Yo creo que el trabajo es terapéutico en la medida en que ayuda a encontrarle sentido a la existencia. Sin embargo, para algunos, es una fuente de frustración, pues lo miran como un método exclusivo para obtener ingresos económicos, más aún cuando se sienten mal pagados.
El trabajo, ya sea remunerado o no, visto como terapia ocupacional, es importante a la hora de evaluar nuestra propia utilidad. Sentirse ocupado y útil, ya es valioso para el diario devenir.
Si esto lo comparamos con los índices de felicidad reportados por quienes trabajan en lo que les gusta y además lo saben hacer bien, permitiría afirmar que las personas felices, son más productivas.
No es posible hablar de felicidad en el trabajo, si no se tienen en cuenta elementos determinantes como: el clima laboral, el tipo y estilo de personalidad, la capacidad de adaptación, la motivación personal, la rotación o cambio de labores para evitar la monotonía, los retos y desafíos que presenta la labor realizada, las posibilidades de ascensos para quienes así lo desean, las nuevas oportunidades de aprendizaje, la relación con los compañeros de trabajo, basada en el respeto y la consideración, así como el reconocimiento por parte de los jefes y clientes, entre otros factores.
En una investigación que se hizo en España en el 2014 con 2.000 trabajadores, se encontró que los encuestados encuentran la felicidad laboral debido a que:
1. Disfrutan su trabajo 39.3%
2. En comparación al 17,6% que dicen que un clima laboral cálido, amable y respetuoso, donde se pueda confiar en los compañeros, para hacer labor en equipo, es la clave de la felicidad.

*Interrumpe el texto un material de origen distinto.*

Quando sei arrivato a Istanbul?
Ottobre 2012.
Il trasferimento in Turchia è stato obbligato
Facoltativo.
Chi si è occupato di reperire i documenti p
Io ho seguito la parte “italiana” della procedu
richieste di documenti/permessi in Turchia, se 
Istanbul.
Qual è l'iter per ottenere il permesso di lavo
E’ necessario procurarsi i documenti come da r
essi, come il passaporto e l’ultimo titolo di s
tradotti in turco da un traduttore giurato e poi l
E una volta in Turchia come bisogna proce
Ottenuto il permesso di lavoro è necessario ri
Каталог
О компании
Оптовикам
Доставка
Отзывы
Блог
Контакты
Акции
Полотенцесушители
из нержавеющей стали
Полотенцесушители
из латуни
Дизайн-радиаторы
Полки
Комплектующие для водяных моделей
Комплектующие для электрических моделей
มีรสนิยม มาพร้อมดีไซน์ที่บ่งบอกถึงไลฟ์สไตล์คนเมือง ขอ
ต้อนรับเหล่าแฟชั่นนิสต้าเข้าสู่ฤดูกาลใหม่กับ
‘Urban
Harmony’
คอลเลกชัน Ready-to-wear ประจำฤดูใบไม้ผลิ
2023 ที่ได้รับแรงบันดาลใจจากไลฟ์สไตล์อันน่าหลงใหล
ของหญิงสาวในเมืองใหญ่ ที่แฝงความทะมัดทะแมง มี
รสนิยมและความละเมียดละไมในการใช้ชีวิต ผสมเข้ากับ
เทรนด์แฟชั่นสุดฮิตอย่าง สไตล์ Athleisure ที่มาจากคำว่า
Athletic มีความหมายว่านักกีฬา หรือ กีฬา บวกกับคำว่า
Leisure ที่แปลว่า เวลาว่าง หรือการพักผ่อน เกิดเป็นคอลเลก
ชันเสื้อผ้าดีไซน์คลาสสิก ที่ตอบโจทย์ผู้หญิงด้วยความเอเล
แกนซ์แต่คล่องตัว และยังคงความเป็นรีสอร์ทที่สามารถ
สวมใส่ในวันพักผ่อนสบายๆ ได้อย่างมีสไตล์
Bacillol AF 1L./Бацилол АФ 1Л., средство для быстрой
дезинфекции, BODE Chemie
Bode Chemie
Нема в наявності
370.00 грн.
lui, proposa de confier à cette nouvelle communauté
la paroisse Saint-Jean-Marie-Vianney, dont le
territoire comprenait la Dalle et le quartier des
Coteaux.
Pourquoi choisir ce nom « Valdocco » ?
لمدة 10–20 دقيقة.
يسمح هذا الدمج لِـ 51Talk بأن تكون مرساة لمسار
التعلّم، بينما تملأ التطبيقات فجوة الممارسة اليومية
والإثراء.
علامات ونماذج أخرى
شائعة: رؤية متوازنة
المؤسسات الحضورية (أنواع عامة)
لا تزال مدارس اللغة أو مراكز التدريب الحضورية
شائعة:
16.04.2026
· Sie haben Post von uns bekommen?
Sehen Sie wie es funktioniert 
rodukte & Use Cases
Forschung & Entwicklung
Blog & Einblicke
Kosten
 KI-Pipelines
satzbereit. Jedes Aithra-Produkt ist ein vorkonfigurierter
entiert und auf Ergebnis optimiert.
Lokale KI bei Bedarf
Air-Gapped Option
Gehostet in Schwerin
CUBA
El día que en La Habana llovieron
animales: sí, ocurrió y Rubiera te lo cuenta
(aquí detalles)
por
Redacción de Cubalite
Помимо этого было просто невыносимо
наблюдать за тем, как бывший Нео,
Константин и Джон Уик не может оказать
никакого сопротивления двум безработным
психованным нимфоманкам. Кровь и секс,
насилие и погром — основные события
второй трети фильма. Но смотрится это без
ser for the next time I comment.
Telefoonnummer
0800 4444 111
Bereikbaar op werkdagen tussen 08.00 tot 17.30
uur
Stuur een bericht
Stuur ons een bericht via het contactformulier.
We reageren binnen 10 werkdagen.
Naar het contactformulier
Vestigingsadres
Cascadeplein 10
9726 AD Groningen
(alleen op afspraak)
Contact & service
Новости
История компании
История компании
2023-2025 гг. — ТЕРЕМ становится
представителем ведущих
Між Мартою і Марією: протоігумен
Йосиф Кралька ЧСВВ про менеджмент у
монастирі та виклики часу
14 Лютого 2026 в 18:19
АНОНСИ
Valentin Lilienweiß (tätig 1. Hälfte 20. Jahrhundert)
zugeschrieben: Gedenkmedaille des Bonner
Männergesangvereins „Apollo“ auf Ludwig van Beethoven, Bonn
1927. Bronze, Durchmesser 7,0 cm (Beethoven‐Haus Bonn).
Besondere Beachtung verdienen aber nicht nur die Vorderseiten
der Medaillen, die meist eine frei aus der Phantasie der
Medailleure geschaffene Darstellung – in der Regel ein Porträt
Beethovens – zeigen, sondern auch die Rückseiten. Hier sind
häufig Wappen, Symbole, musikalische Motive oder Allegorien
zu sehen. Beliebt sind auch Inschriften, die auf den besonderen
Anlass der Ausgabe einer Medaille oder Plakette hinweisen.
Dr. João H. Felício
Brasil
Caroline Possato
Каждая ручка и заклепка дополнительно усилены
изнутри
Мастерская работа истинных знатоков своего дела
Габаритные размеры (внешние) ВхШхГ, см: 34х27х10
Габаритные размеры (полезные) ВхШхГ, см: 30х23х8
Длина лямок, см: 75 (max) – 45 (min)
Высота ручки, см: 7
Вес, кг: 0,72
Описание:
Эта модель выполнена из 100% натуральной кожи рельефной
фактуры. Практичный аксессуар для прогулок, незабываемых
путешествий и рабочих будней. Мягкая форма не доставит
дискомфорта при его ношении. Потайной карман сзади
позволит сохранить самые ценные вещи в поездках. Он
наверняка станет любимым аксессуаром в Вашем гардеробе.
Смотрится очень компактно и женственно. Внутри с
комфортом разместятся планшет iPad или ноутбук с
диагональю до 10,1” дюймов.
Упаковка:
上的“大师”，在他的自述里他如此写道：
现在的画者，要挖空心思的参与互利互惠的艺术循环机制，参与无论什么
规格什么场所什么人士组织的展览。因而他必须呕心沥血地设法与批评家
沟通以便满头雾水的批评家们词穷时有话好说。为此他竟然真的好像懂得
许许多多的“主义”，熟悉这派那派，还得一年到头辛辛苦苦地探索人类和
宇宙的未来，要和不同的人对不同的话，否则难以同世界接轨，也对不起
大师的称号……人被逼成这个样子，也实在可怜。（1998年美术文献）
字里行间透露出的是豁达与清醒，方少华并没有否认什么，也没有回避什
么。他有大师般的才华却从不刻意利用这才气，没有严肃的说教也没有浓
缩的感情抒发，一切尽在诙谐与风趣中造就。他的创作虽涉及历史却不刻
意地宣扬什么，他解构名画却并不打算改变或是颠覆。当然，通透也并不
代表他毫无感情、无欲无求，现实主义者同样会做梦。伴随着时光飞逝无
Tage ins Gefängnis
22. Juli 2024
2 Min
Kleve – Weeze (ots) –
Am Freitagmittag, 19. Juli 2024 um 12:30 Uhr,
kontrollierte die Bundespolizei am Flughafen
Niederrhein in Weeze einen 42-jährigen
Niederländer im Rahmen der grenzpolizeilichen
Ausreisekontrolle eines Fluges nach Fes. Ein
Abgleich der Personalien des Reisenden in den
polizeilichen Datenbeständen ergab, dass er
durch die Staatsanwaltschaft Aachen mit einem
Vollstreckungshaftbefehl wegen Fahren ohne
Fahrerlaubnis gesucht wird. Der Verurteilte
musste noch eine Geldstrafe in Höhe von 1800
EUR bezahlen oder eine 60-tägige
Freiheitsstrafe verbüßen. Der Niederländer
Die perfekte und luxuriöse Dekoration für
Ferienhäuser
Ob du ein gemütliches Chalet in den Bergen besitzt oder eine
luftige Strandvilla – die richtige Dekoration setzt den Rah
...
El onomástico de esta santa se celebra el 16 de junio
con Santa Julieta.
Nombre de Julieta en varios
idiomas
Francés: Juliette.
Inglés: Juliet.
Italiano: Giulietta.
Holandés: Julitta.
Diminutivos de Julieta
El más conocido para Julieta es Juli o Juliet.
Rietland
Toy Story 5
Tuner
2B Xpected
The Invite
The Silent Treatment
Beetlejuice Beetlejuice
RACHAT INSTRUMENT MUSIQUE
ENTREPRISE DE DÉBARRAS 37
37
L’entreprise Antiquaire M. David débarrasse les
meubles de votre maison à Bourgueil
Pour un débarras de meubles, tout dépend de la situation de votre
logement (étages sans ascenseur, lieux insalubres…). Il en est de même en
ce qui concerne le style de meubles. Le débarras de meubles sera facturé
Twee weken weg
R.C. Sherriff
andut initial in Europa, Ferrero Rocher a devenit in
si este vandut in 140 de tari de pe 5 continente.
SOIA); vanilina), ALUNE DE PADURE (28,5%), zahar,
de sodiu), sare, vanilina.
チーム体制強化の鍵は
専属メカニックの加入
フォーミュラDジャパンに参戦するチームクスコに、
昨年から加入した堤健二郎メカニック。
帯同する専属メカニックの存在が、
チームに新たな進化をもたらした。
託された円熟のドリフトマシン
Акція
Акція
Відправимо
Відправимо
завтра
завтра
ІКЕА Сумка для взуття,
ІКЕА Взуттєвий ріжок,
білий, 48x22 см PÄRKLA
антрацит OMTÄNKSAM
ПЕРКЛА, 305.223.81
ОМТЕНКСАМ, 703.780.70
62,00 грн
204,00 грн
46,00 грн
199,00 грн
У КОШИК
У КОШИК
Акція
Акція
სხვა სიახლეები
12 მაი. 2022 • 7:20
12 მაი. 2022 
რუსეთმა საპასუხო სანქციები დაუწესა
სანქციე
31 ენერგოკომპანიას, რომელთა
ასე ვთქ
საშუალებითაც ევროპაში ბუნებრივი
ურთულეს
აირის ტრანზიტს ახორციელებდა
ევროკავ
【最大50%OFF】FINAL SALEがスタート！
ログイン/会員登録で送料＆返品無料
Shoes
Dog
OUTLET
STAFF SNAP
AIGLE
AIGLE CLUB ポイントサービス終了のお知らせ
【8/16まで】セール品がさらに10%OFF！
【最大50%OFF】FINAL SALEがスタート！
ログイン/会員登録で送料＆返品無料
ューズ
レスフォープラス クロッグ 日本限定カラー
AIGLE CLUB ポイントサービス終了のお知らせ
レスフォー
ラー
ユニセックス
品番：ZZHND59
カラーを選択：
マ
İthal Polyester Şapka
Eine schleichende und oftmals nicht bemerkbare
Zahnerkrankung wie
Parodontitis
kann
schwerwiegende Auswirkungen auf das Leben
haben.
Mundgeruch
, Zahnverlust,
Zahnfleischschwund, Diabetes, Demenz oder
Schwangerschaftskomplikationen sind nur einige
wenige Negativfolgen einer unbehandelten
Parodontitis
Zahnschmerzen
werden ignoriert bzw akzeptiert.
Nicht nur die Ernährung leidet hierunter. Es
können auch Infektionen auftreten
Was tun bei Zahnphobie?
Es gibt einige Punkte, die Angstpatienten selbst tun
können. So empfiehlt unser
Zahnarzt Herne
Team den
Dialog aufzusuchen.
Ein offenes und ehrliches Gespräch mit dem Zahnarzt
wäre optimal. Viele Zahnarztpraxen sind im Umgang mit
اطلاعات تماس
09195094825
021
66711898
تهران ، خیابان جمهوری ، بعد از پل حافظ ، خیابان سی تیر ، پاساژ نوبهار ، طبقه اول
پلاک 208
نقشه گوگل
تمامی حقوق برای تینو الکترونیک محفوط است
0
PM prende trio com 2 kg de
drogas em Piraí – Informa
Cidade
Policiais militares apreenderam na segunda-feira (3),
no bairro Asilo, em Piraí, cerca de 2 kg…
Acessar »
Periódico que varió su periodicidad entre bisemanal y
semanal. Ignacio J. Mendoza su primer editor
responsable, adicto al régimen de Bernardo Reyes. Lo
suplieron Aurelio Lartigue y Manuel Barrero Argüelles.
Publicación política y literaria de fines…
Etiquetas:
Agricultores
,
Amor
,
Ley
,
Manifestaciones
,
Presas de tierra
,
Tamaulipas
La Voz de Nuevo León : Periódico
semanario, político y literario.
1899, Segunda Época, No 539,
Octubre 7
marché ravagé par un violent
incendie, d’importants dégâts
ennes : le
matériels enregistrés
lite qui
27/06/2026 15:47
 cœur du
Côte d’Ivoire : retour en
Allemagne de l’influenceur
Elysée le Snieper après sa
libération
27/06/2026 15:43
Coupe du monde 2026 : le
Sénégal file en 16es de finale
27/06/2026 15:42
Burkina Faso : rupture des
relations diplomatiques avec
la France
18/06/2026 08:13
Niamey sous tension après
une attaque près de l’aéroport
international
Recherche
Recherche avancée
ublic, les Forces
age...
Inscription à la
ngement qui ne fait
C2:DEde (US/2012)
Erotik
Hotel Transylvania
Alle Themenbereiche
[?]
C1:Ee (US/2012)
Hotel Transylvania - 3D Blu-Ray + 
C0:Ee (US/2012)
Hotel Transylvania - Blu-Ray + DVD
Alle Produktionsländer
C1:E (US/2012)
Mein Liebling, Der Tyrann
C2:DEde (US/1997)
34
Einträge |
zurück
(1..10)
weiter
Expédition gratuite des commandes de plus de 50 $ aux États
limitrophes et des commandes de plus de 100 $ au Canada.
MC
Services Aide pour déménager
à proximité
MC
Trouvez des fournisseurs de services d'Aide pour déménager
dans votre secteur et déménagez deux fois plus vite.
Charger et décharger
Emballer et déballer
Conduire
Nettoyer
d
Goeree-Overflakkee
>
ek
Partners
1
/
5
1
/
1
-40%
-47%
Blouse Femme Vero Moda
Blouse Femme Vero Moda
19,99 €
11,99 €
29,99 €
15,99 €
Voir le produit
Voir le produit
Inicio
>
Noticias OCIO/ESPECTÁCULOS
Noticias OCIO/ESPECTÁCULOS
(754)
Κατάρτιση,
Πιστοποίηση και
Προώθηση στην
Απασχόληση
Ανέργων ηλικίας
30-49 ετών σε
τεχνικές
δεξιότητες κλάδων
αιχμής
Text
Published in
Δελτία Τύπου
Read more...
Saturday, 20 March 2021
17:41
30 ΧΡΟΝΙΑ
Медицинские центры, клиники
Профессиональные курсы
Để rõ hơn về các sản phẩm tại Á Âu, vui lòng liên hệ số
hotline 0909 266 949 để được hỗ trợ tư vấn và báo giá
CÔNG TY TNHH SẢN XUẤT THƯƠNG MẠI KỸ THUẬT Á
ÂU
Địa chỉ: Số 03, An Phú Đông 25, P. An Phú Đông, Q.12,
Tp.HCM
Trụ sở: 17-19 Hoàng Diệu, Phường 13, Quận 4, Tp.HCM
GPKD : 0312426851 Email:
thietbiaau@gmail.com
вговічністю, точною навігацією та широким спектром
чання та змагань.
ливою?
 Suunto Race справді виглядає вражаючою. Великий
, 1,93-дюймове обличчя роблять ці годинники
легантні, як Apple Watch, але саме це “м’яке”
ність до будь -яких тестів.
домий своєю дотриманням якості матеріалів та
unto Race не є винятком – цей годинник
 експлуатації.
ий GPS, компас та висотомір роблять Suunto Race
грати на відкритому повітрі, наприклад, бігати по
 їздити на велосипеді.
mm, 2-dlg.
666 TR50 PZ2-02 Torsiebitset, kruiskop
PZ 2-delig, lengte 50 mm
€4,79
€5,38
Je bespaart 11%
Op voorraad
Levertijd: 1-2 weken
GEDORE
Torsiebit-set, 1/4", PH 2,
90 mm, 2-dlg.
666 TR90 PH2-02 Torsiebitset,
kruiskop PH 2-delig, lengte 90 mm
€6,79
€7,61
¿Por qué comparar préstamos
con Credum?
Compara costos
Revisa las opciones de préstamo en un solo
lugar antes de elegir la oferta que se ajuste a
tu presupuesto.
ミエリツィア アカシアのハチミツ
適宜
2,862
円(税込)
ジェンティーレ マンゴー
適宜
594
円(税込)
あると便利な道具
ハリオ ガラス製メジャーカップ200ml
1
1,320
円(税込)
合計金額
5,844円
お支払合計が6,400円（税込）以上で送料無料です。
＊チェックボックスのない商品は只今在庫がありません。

3. Curiosamente sólo el 13.3% de los encuestados encuentran el salario como la razón de su felicidad laboral.
4. Realización personal y profesional son importantes para el 7.95% de los participantes en la investigación quienes argumentan que “las empresas que les permiten evolucionar profesionalmente y explotar todas sus capacidades profesionales son las más indicadas para lograr la felicidad laboral”.
5. Estabilidad laboral: Tener un puesto de trabajo relativamente fijo, con la confianza que da un tipo de contrato a más largo plazo, determina la tranquilidad que influye en los estados de felicidad de algunos de los encuestados en un 7,95%.
Yo creo que junto con estos resultados que arrojan las investigaciones, el trabajo tiene una poderosa capacidad para poner a prueba nuestros talentos desde el dharma, y de esta forma, brindar un servicio a la humanidad… y si por estas habilidades, destrezas y conocimientos nos remuneran, entonces la felicidad será más completa.